We had a few worried parents (four to be exact) after the Sunday bombings in Kathmandu hit the media in Australia. Just for the record, they were careful to avoid tourists. They were going for the monarchists, those evil bastards. I can assure you all that I am not a monarchist. I'm pretty sure the same goes for Kelly. It was a salient reminder of the instability of the country though. Its sad to see how this ongoing ridiculousness has crippled a country which could have remained the major trading route from China to India, and which could have enjoyed a rich income from its tourist trade.

The bus trip to Pokhara was at times breath-taking, and at times nauseatingly windy. Probably the goodbye drinks we had with Pete, Mike and Freddy (the first two seem to be following us like blowflies - now they say they're coming to Pokhara, sheesh) didn't help much. The road follows a valley carved by a river, so there we saw many children playing in the water, and people crossing precarious wire bridges. We ourselves crossed the river many times in our ancient bus, a couple of times over bridges that didn't seem as though they would hold our weight. We barely missed a dozen cows at different times, and we were repeatedly forced into the seat in front of us as the bus driver slammed his breaks on to avoid an overtaking vehicle coming the other way in our lane!

The important thing is, we're alive. Kelly has just started her volunteer work at the Children's Welfare Association, which is basically an orphanage for street kids. They have nothing there, even compared to the refugee school in Thailand, mostly because the CWA only just opened up a couple of months ago, in order to try to tackle the problem Pokhara was having with the street kids. Its not technically a school, just a place to stay, but most of the kids haven't learned enough self-discipline or the basic manners to be able to survive the regular school, so those kids get taught during the day, and Kelly takes the English lessons.

I had my first day at the hospital today, sort of. I went in, and everyone was more interested in just sitting and chatting to me than getting me involved in any actual medicine. I've doctors coming out the ears asking me about how to work in Australia! The teaching is run in English, and everyone obviously speaks really good English. One of the professors asked me if I wanted to "take food with him" at lunch time, so I had a really nice Northern Indian lunch. But I never saw a patient. They do "community medicine" work, which they are almost insisting I get involved in, where they travel to nearby towns and villages to supply health care. I'm not complaining, but I was planning on an anaesthetics rotation...

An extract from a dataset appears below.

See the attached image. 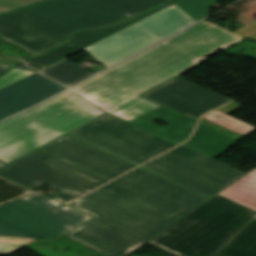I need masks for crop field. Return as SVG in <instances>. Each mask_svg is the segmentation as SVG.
Listing matches in <instances>:
<instances>
[{"mask_svg": "<svg viewBox=\"0 0 256 256\" xmlns=\"http://www.w3.org/2000/svg\"><path fill=\"white\" fill-rule=\"evenodd\" d=\"M216 253L222 256H256V216L249 220Z\"/></svg>", "mask_w": 256, "mask_h": 256, "instance_id": "crop-field-17", "label": "crop field"}, {"mask_svg": "<svg viewBox=\"0 0 256 256\" xmlns=\"http://www.w3.org/2000/svg\"><path fill=\"white\" fill-rule=\"evenodd\" d=\"M4 164L0 162V167ZM33 190L0 176V203Z\"/></svg>", "mask_w": 256, "mask_h": 256, "instance_id": "crop-field-22", "label": "crop field"}, {"mask_svg": "<svg viewBox=\"0 0 256 256\" xmlns=\"http://www.w3.org/2000/svg\"><path fill=\"white\" fill-rule=\"evenodd\" d=\"M207 200L138 168L73 202L93 216L150 239Z\"/></svg>", "mask_w": 256, "mask_h": 256, "instance_id": "crop-field-2", "label": "crop field"}, {"mask_svg": "<svg viewBox=\"0 0 256 256\" xmlns=\"http://www.w3.org/2000/svg\"><path fill=\"white\" fill-rule=\"evenodd\" d=\"M122 1L128 3V4L132 5V6H135V5H137V4L141 3V2H144L146 0H122Z\"/></svg>", "mask_w": 256, "mask_h": 256, "instance_id": "crop-field-29", "label": "crop field"}, {"mask_svg": "<svg viewBox=\"0 0 256 256\" xmlns=\"http://www.w3.org/2000/svg\"><path fill=\"white\" fill-rule=\"evenodd\" d=\"M125 12L136 15L143 11L120 0H84L0 25V38L37 55L74 31L125 20Z\"/></svg>", "mask_w": 256, "mask_h": 256, "instance_id": "crop-field-3", "label": "crop field"}, {"mask_svg": "<svg viewBox=\"0 0 256 256\" xmlns=\"http://www.w3.org/2000/svg\"><path fill=\"white\" fill-rule=\"evenodd\" d=\"M240 107L233 101L202 116L193 139L183 145L212 158L216 157L256 129L255 126L228 115Z\"/></svg>", "mask_w": 256, "mask_h": 256, "instance_id": "crop-field-11", "label": "crop field"}, {"mask_svg": "<svg viewBox=\"0 0 256 256\" xmlns=\"http://www.w3.org/2000/svg\"><path fill=\"white\" fill-rule=\"evenodd\" d=\"M40 73L70 87L79 81L94 75L93 73L62 59L46 68Z\"/></svg>", "mask_w": 256, "mask_h": 256, "instance_id": "crop-field-18", "label": "crop field"}, {"mask_svg": "<svg viewBox=\"0 0 256 256\" xmlns=\"http://www.w3.org/2000/svg\"><path fill=\"white\" fill-rule=\"evenodd\" d=\"M0 63L13 66V65L19 63V61L7 59V58H0Z\"/></svg>", "mask_w": 256, "mask_h": 256, "instance_id": "crop-field-28", "label": "crop field"}, {"mask_svg": "<svg viewBox=\"0 0 256 256\" xmlns=\"http://www.w3.org/2000/svg\"><path fill=\"white\" fill-rule=\"evenodd\" d=\"M0 175L31 189L43 184L63 193L54 197L69 202L109 180L41 149L0 170Z\"/></svg>", "mask_w": 256, "mask_h": 256, "instance_id": "crop-field-7", "label": "crop field"}, {"mask_svg": "<svg viewBox=\"0 0 256 256\" xmlns=\"http://www.w3.org/2000/svg\"><path fill=\"white\" fill-rule=\"evenodd\" d=\"M165 1H167V0H148V1H146V2H144L142 4H139V5L135 6V7L139 8V9H141L143 11H146V10H148V9H150V8L156 6V5H159V4H161V3L165 2Z\"/></svg>", "mask_w": 256, "mask_h": 256, "instance_id": "crop-field-27", "label": "crop field"}, {"mask_svg": "<svg viewBox=\"0 0 256 256\" xmlns=\"http://www.w3.org/2000/svg\"><path fill=\"white\" fill-rule=\"evenodd\" d=\"M81 0H48L22 9L0 15V24L68 5Z\"/></svg>", "mask_w": 256, "mask_h": 256, "instance_id": "crop-field-19", "label": "crop field"}, {"mask_svg": "<svg viewBox=\"0 0 256 256\" xmlns=\"http://www.w3.org/2000/svg\"><path fill=\"white\" fill-rule=\"evenodd\" d=\"M243 38L204 21L71 90L108 114L178 144L197 122L138 95ZM154 119L169 125L157 126Z\"/></svg>", "mask_w": 256, "mask_h": 256, "instance_id": "crop-field-1", "label": "crop field"}, {"mask_svg": "<svg viewBox=\"0 0 256 256\" xmlns=\"http://www.w3.org/2000/svg\"><path fill=\"white\" fill-rule=\"evenodd\" d=\"M87 102L68 90L1 123L0 160L7 164L105 113Z\"/></svg>", "mask_w": 256, "mask_h": 256, "instance_id": "crop-field-4", "label": "crop field"}, {"mask_svg": "<svg viewBox=\"0 0 256 256\" xmlns=\"http://www.w3.org/2000/svg\"><path fill=\"white\" fill-rule=\"evenodd\" d=\"M69 134L137 165L176 145L108 114Z\"/></svg>", "mask_w": 256, "mask_h": 256, "instance_id": "crop-field-10", "label": "crop field"}, {"mask_svg": "<svg viewBox=\"0 0 256 256\" xmlns=\"http://www.w3.org/2000/svg\"><path fill=\"white\" fill-rule=\"evenodd\" d=\"M41 149L109 180L136 167L68 135Z\"/></svg>", "mask_w": 256, "mask_h": 256, "instance_id": "crop-field-13", "label": "crop field"}, {"mask_svg": "<svg viewBox=\"0 0 256 256\" xmlns=\"http://www.w3.org/2000/svg\"><path fill=\"white\" fill-rule=\"evenodd\" d=\"M8 68H10V66L0 64V73H2L4 70H6Z\"/></svg>", "mask_w": 256, "mask_h": 256, "instance_id": "crop-field-30", "label": "crop field"}, {"mask_svg": "<svg viewBox=\"0 0 256 256\" xmlns=\"http://www.w3.org/2000/svg\"><path fill=\"white\" fill-rule=\"evenodd\" d=\"M142 167L209 198L246 174L183 145Z\"/></svg>", "mask_w": 256, "mask_h": 256, "instance_id": "crop-field-8", "label": "crop field"}, {"mask_svg": "<svg viewBox=\"0 0 256 256\" xmlns=\"http://www.w3.org/2000/svg\"><path fill=\"white\" fill-rule=\"evenodd\" d=\"M39 193L0 205V254H11L42 236L54 242L92 217L69 206L53 207Z\"/></svg>", "mask_w": 256, "mask_h": 256, "instance_id": "crop-field-6", "label": "crop field"}, {"mask_svg": "<svg viewBox=\"0 0 256 256\" xmlns=\"http://www.w3.org/2000/svg\"><path fill=\"white\" fill-rule=\"evenodd\" d=\"M179 0H174L168 4H165L153 11H150L138 18H135L131 21H128L126 23H123V24H120V25H116V26H113V27H110V28H106V29H102V30H97V31H86V32H81V33H78L74 36H72V39L70 41L69 44L65 45V46H62L42 57H39V58H35V59H32L30 61H27L28 63H32V64H35V65H39V66H48L62 58H65L71 54H73L74 52L134 23V22H137L175 2H177Z\"/></svg>", "mask_w": 256, "mask_h": 256, "instance_id": "crop-field-16", "label": "crop field"}, {"mask_svg": "<svg viewBox=\"0 0 256 256\" xmlns=\"http://www.w3.org/2000/svg\"><path fill=\"white\" fill-rule=\"evenodd\" d=\"M65 87L35 73L0 90V120L18 113Z\"/></svg>", "mask_w": 256, "mask_h": 256, "instance_id": "crop-field-15", "label": "crop field"}, {"mask_svg": "<svg viewBox=\"0 0 256 256\" xmlns=\"http://www.w3.org/2000/svg\"><path fill=\"white\" fill-rule=\"evenodd\" d=\"M233 32L248 38V37L256 34V21H254V22H252V23H250V24H248V25H246L242 28H239V29H237Z\"/></svg>", "mask_w": 256, "mask_h": 256, "instance_id": "crop-field-26", "label": "crop field"}, {"mask_svg": "<svg viewBox=\"0 0 256 256\" xmlns=\"http://www.w3.org/2000/svg\"><path fill=\"white\" fill-rule=\"evenodd\" d=\"M42 0H0V13Z\"/></svg>", "mask_w": 256, "mask_h": 256, "instance_id": "crop-field-24", "label": "crop field"}, {"mask_svg": "<svg viewBox=\"0 0 256 256\" xmlns=\"http://www.w3.org/2000/svg\"><path fill=\"white\" fill-rule=\"evenodd\" d=\"M233 185L256 192V169L235 182Z\"/></svg>", "mask_w": 256, "mask_h": 256, "instance_id": "crop-field-25", "label": "crop field"}, {"mask_svg": "<svg viewBox=\"0 0 256 256\" xmlns=\"http://www.w3.org/2000/svg\"><path fill=\"white\" fill-rule=\"evenodd\" d=\"M193 23L195 21L174 4L85 50L109 67Z\"/></svg>", "mask_w": 256, "mask_h": 256, "instance_id": "crop-field-9", "label": "crop field"}, {"mask_svg": "<svg viewBox=\"0 0 256 256\" xmlns=\"http://www.w3.org/2000/svg\"><path fill=\"white\" fill-rule=\"evenodd\" d=\"M256 212L217 196L148 243L179 256H212Z\"/></svg>", "mask_w": 256, "mask_h": 256, "instance_id": "crop-field-5", "label": "crop field"}, {"mask_svg": "<svg viewBox=\"0 0 256 256\" xmlns=\"http://www.w3.org/2000/svg\"><path fill=\"white\" fill-rule=\"evenodd\" d=\"M64 236L109 256H124L148 241L97 217Z\"/></svg>", "mask_w": 256, "mask_h": 256, "instance_id": "crop-field-14", "label": "crop field"}, {"mask_svg": "<svg viewBox=\"0 0 256 256\" xmlns=\"http://www.w3.org/2000/svg\"><path fill=\"white\" fill-rule=\"evenodd\" d=\"M218 194L256 210L255 192L247 191L231 185Z\"/></svg>", "mask_w": 256, "mask_h": 256, "instance_id": "crop-field-21", "label": "crop field"}, {"mask_svg": "<svg viewBox=\"0 0 256 256\" xmlns=\"http://www.w3.org/2000/svg\"><path fill=\"white\" fill-rule=\"evenodd\" d=\"M218 0H182L176 3L196 22L206 17V11Z\"/></svg>", "mask_w": 256, "mask_h": 256, "instance_id": "crop-field-20", "label": "crop field"}, {"mask_svg": "<svg viewBox=\"0 0 256 256\" xmlns=\"http://www.w3.org/2000/svg\"><path fill=\"white\" fill-rule=\"evenodd\" d=\"M142 96L196 120L203 113L230 101L179 77Z\"/></svg>", "mask_w": 256, "mask_h": 256, "instance_id": "crop-field-12", "label": "crop field"}, {"mask_svg": "<svg viewBox=\"0 0 256 256\" xmlns=\"http://www.w3.org/2000/svg\"><path fill=\"white\" fill-rule=\"evenodd\" d=\"M33 73L35 72L14 68L0 77V89Z\"/></svg>", "mask_w": 256, "mask_h": 256, "instance_id": "crop-field-23", "label": "crop field"}]
</instances>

One plus is, I get the feeling that they aren't going to have a problem cutting my rotation a bit short so that we can do a decent trek in October.

That's about it for now. As always, we have our photos up on PicasaWeb. I've uploaded photos into the Burma, Thailand and Nepal albums, which also contain all the previously uploaded photos (but I haven't got around to copying over the comments I've made). I've put together a couple of photos from the Mae Tao Clinic, but be warned that there are some gory photos of penile surgery in that album. Don't blame me if you see things you wish you hadn't.